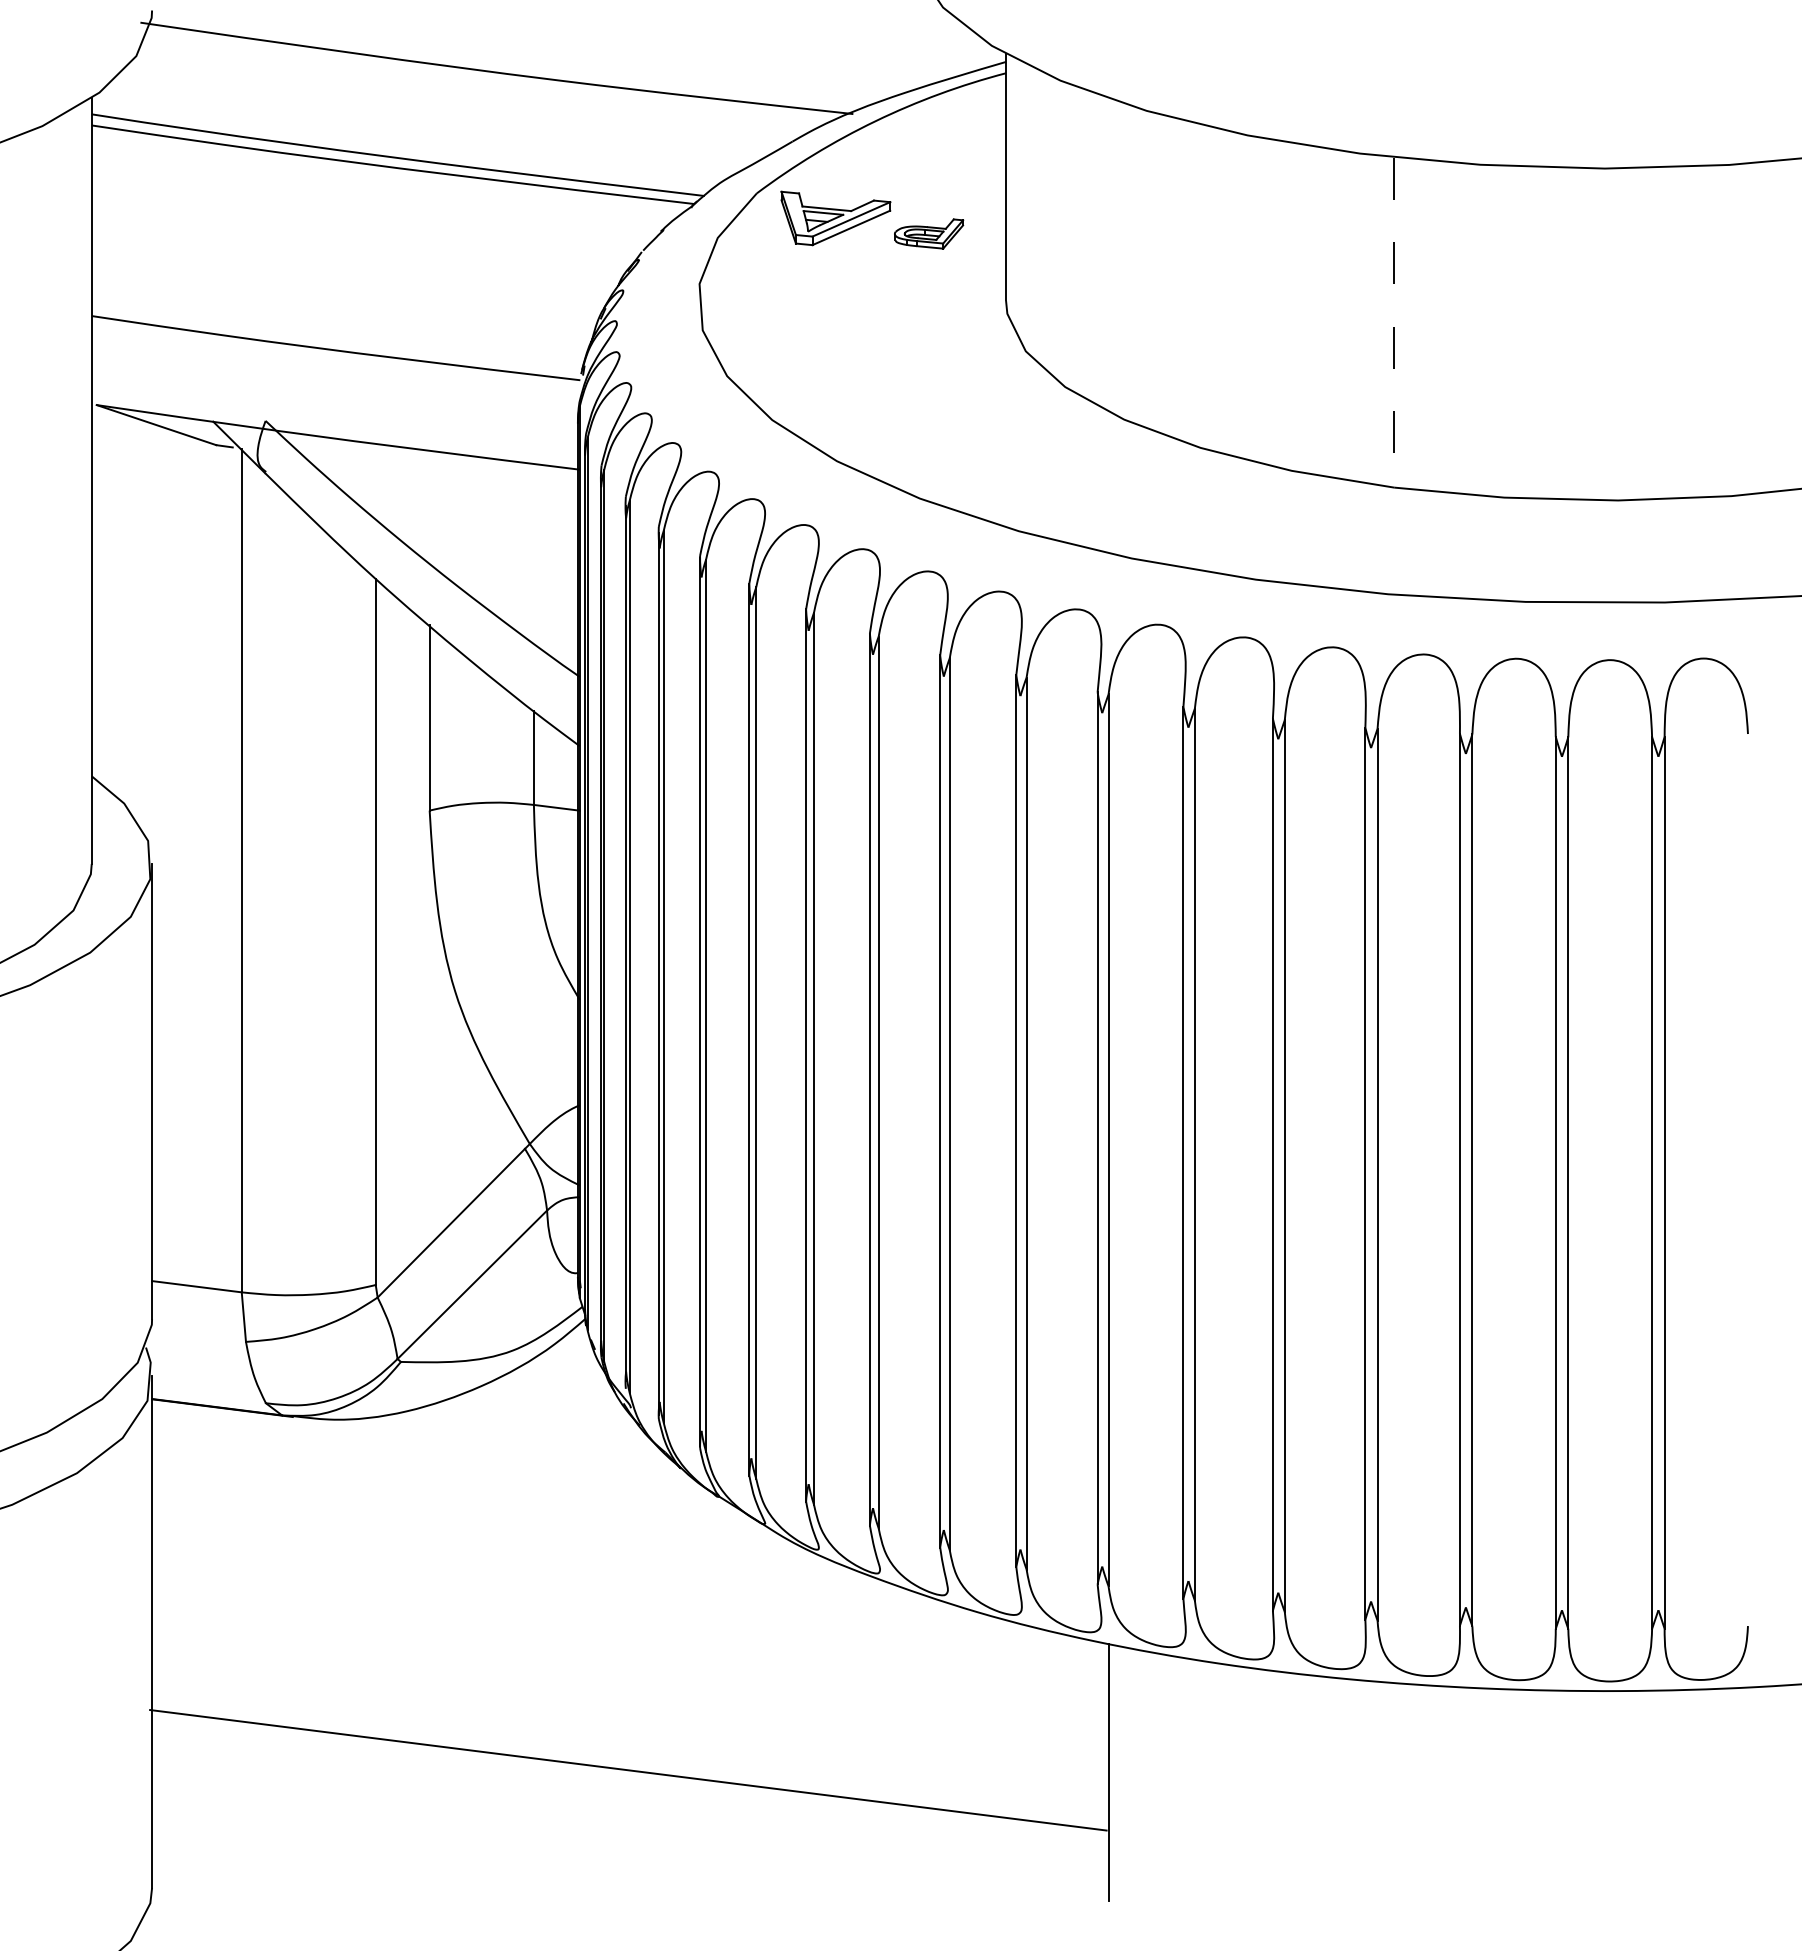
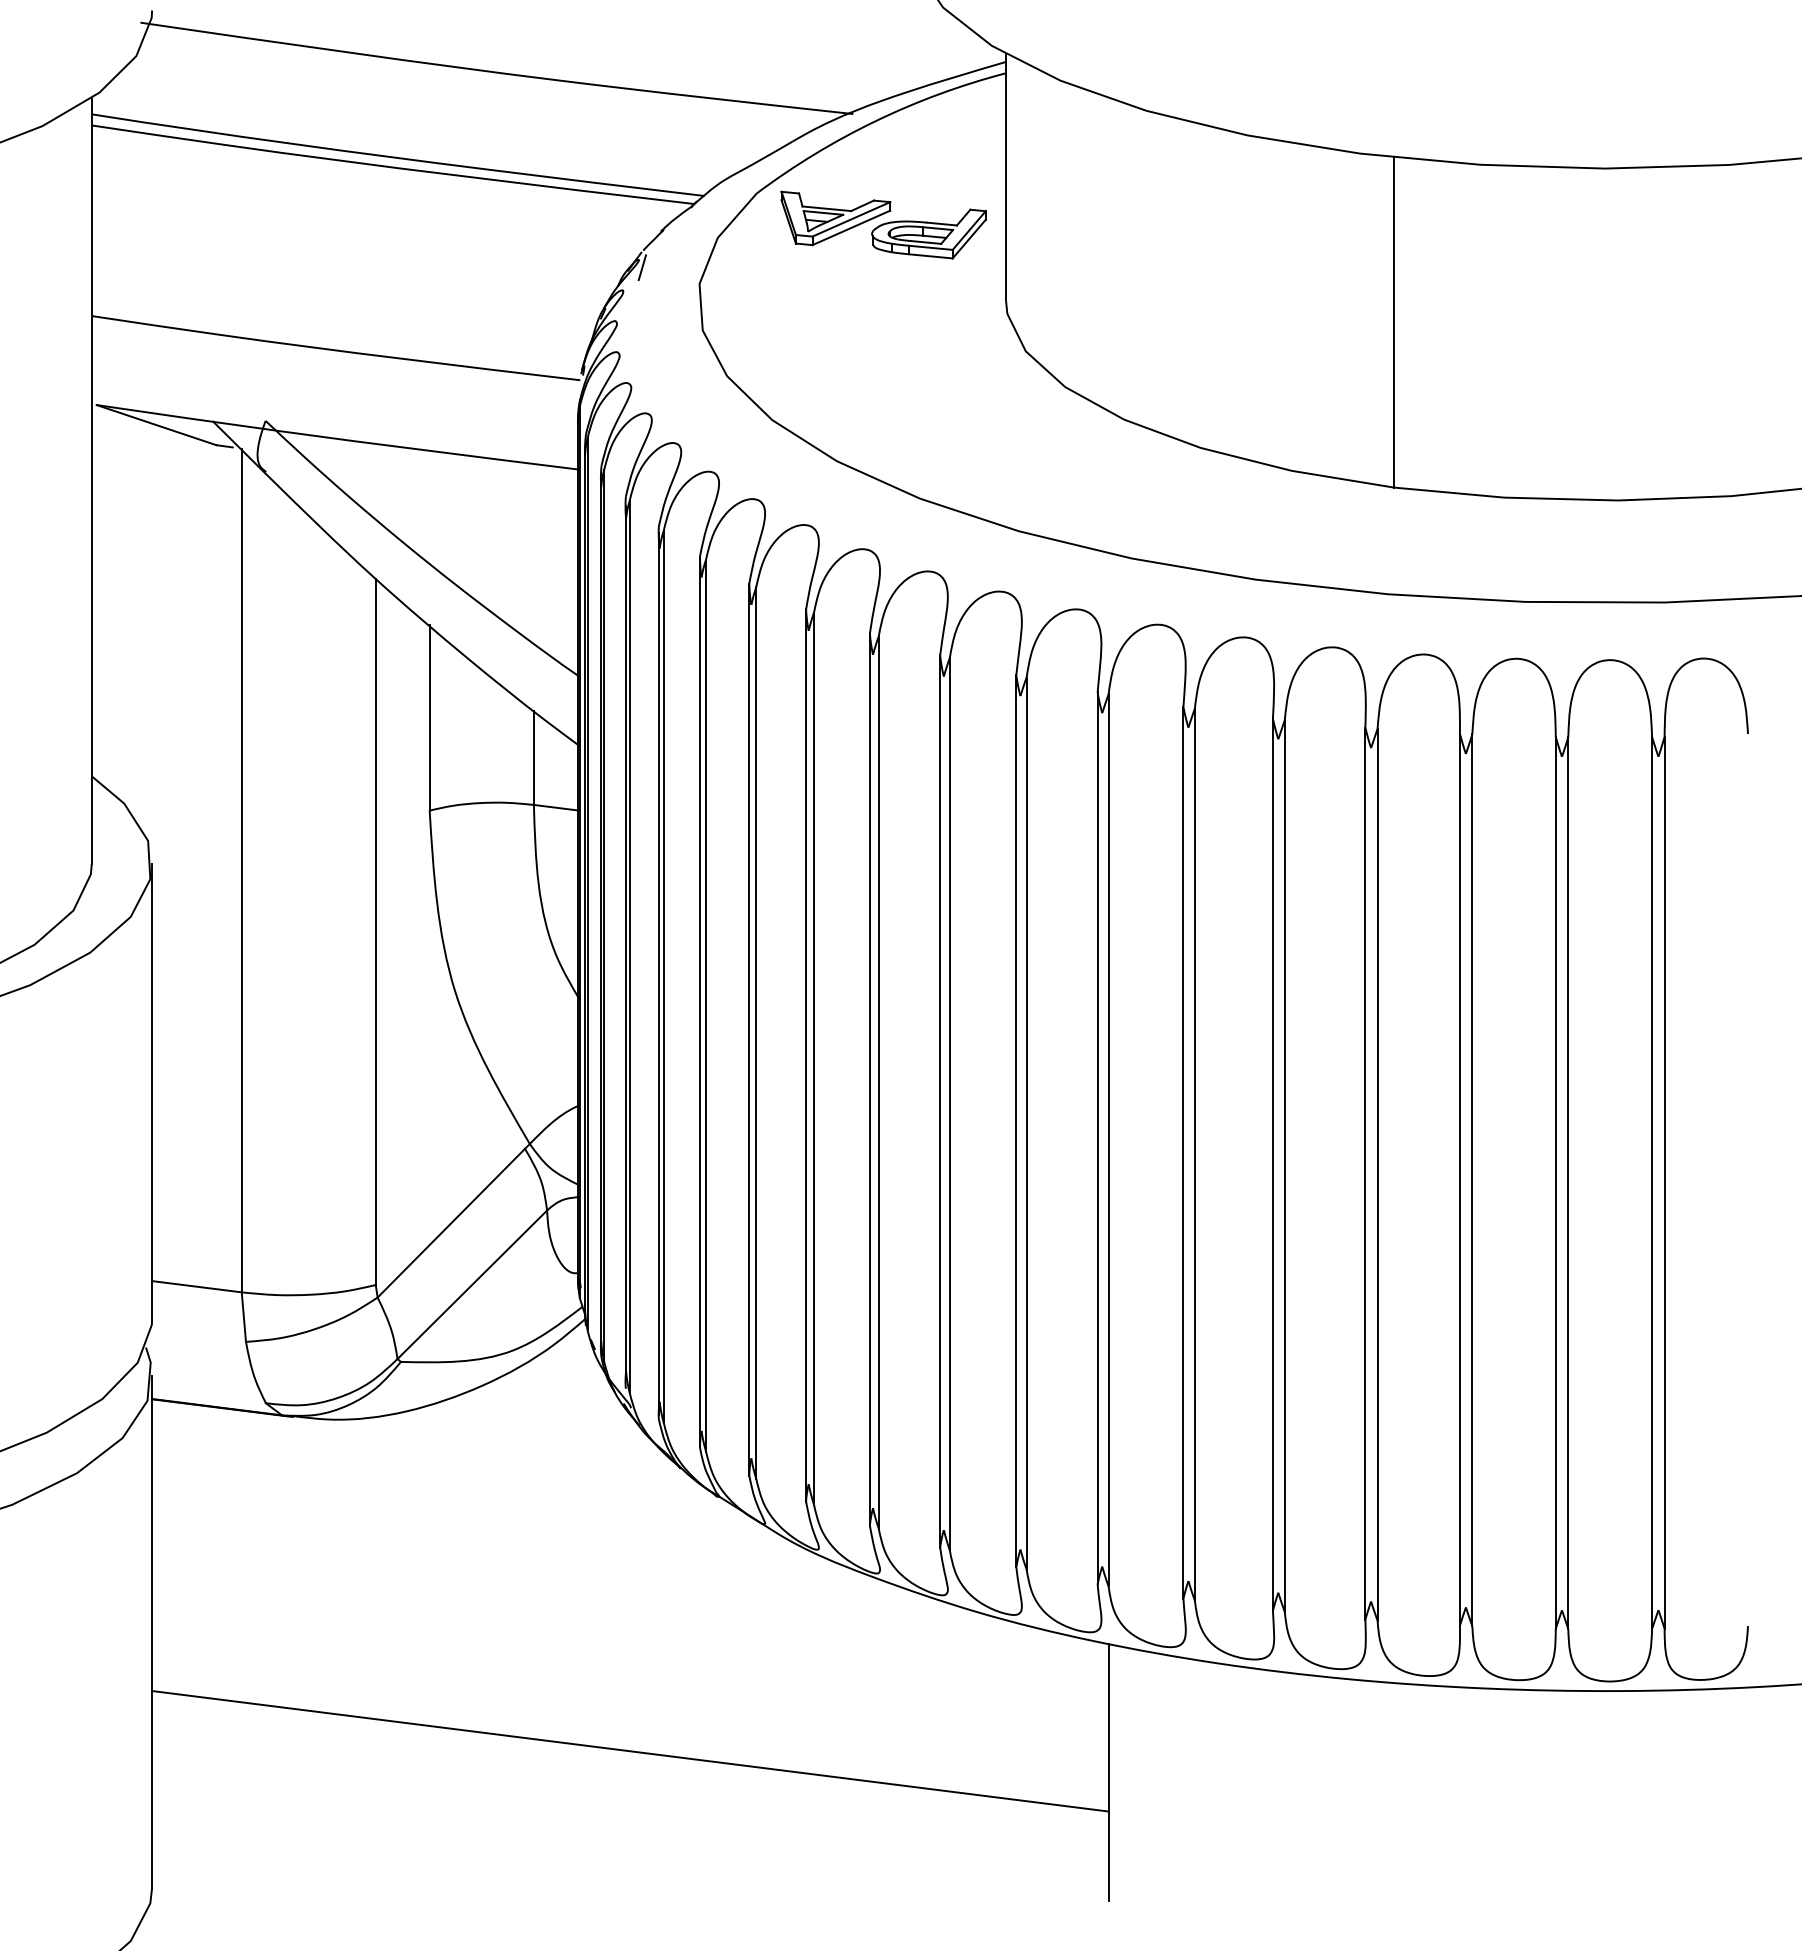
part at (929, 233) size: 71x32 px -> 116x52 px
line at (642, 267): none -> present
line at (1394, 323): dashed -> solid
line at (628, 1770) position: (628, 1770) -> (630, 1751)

...

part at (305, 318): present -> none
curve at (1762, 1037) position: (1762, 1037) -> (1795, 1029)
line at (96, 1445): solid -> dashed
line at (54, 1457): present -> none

▶ [Problem to work on]
Render the data as a JSON list of strings, one per line with blank lines left out, starting at the line that contains "part at (929, 233)" and ending at the line that contains "line at (628, 1770)", both included.

▶ [Solution]
[
  "part at (929, 233) size: 71x32 px -> 116x52 px",
  "line at (642, 267): none -> present",
  "line at (1394, 323): dashed -> solid",
  "line at (628, 1770) position: (628, 1770) -> (630, 1751)"
]